I'm not sure what you mean, exactly. How about you try working it out the way you're thinking and see if you get the same answer I did?

[paper-back]

I'm not sure what you mean, exactly. How about you try working it out the way you're thinking and see if you get the same answer I did?

Sorry,

I did:
Calibration factor = 4.53KJ/K, as Energy(water) (SHC x 1000 x (change in)K) =4.18KJ/K, then CF of components = (4.53KJ/K-4.18KJ/K) 0.35KJ/K
The volume of water is increased to 2000ml so it'll be:
4.18 x 2000 x K = 8.36KJ/K
8.36KJ/K + (CF of components) 0.35KJ/K = (new CF) 8.71KJ/K
8.71KJ x 6.81K = 59.3KJ
59.3/n(Ethanol)= 1364KJ

Is this wrong?

[jyce]

Sorry,

I did:
Calibration factor = 4.53KJ/K, as Energy(water) (SHC x 1000 x (change in)K) =4.18KJ/K, then CF of components = (4.53KJ/K-4.18KJ/K) 0.35KJ/K
The volume of water is increased to 2000ml so it'll be:
4.18 x 2000 x K = 8.36KJ/K
8.36KJ/K + (CF of components) 0.35KJ/K = (new CF) 8.71KJ/K
8.71KJ x 6.81K = 59.3KJ
59.3/n(Ethanol)= 1364KJ

Is this wrong?

Huh, yes that would be correct. In my answer, I neglected to distinguish between the water and material components of the calibration factor.
I'm going to remove my answer, since yours is correct.
Well done

Note that this sort of question is unlikely to pop up in the VCAA exam. At least, I've never seen it pop up in a VCAA exam before, only in commercial papers.

[paper-back]

Huh, yes that would be correct. In my attempt, I neglected to distinguish between the water and material components of the calibration factor.
I'm going to remove my answer, since yours is correct.
Well done

Note that this sort of question is unlikely to pop up in the VCAA exam. At least, I've never seen it pop up in a VCAA exam before, only commercial papers.

Thanks for confirming! 

Does anything happen to the operation of a galvanic cell, if a negative terminal of a battery is connected to the positive terminal of the cathode of the galvanic cell, and the positive terminal is attached to the other electrode?

[jyce]

Thanks for confirming! 

Does anything happen a galvanic cell, if a negative terminal of a battery is connected to the positive terminal of the cathode of the galvanic cell, and the positive terminal is attached to the other electrode?

I think you'd just stuff up the cell

EDIT: Unless you actually mean an electrolytic cell, in which case the cell reaction would simply not occur.

[paper-back]

I think you'd just stuff up the cell

EDIT: Unless you actually mean an electrolytic cell, in which case the cell reaction would simply just stop occurring.

Would it increase the rate of reaction or something in the cathode if we're providing it also with electrons through the negative terminal of a battery?

[jyce]

Would it increase the rate of reaction or something in the cathode if we're providing it also with electrons through the negative terminal of a battery?
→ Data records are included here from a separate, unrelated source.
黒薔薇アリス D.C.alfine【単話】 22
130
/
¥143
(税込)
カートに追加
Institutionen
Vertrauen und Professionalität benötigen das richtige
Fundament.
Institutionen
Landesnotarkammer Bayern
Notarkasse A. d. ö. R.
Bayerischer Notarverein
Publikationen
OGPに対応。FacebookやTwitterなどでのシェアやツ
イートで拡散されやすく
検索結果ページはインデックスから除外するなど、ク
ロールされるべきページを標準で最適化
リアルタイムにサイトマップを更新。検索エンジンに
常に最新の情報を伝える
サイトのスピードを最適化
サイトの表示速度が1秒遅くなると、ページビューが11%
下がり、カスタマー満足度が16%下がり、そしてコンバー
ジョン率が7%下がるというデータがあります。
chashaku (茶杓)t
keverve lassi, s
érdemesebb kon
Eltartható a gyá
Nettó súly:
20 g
Well, you wouldn't want to connect the negative terminal of a battery to the positive electrode of a galvanic cell. You'd disrupt the flow of electrons, so no the rate would not increase. And if you connected the negative terminal of a battery to the negative electrode, and the positive to the positive, and if the products of the cell reaction have remained in contact with the electrodes then what you'd be doing is reversing the cell reaction (i.e. recharging the cell).

[jyce]

Hey guys,
I have an exam tomorrow afternoon and then I'm just chilling at home for the night, so tomorrow night I figure I'll keep this thread open and help you guys out with any last minute questions you have

[bonjour-sarah]

Hey guys,
I have an exam tomorrow afternoon and then I'm just chilling at home for the night, so tomorrow night I figure I'll keep this thread open and help you guys out with any last minute questions you have

Thanks for everything, you've already been an absolute incredible help to everyone!

[Mc47]

How do I input a number like 1x10^-2.1 into my calculator?
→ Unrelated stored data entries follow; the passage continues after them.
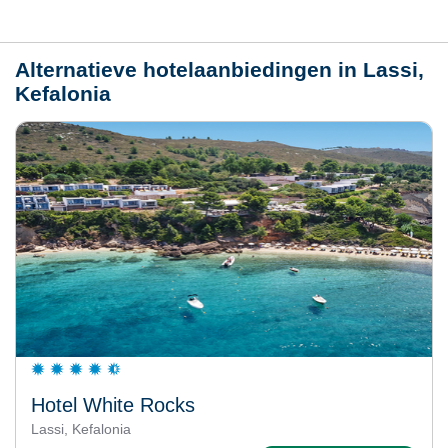
Weer
Alternatieve hotelaanbiedingen in Lassi,
Kefalonia
Hotel White Rocks
Lassi, Kefalonia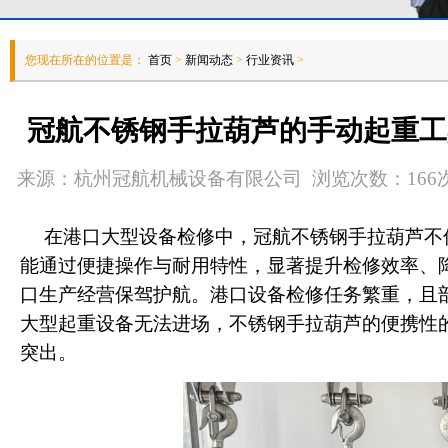
您现在所在的位置是：
首页
>
新闻动态
>
行业资讯
>
冠航不锈钢手拉葫芦的手动起重工
来源：杭州冠航机械设备有限公司 浏览次数：166次 发
在港口大型设备检修中，冠航不锈钢手拉葫芦不
能通过便捷操作与耐用特性，显著提升检修效率、
口生产经营保驾护航。港口设备检修任务繁重，且
大型起重设备无法进场，不锈钢手拉葫芦的便携性
突出。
I can do 1x10^-2, but when i try to put '2.1' it comes up at '21'. Am I missing something?

[qwerty123456]

Why are enzymes ineffective at low temperatures?

[jyce]

How do I input a number like 1x10^-2.1 into my calculator?

I can do 1x10^-2, but when i try to put '2.1' it comes up at '21'. Am I missing something?

Uhh, are you forgetting to put in the '.'?? It could depend on your calculator, sorry.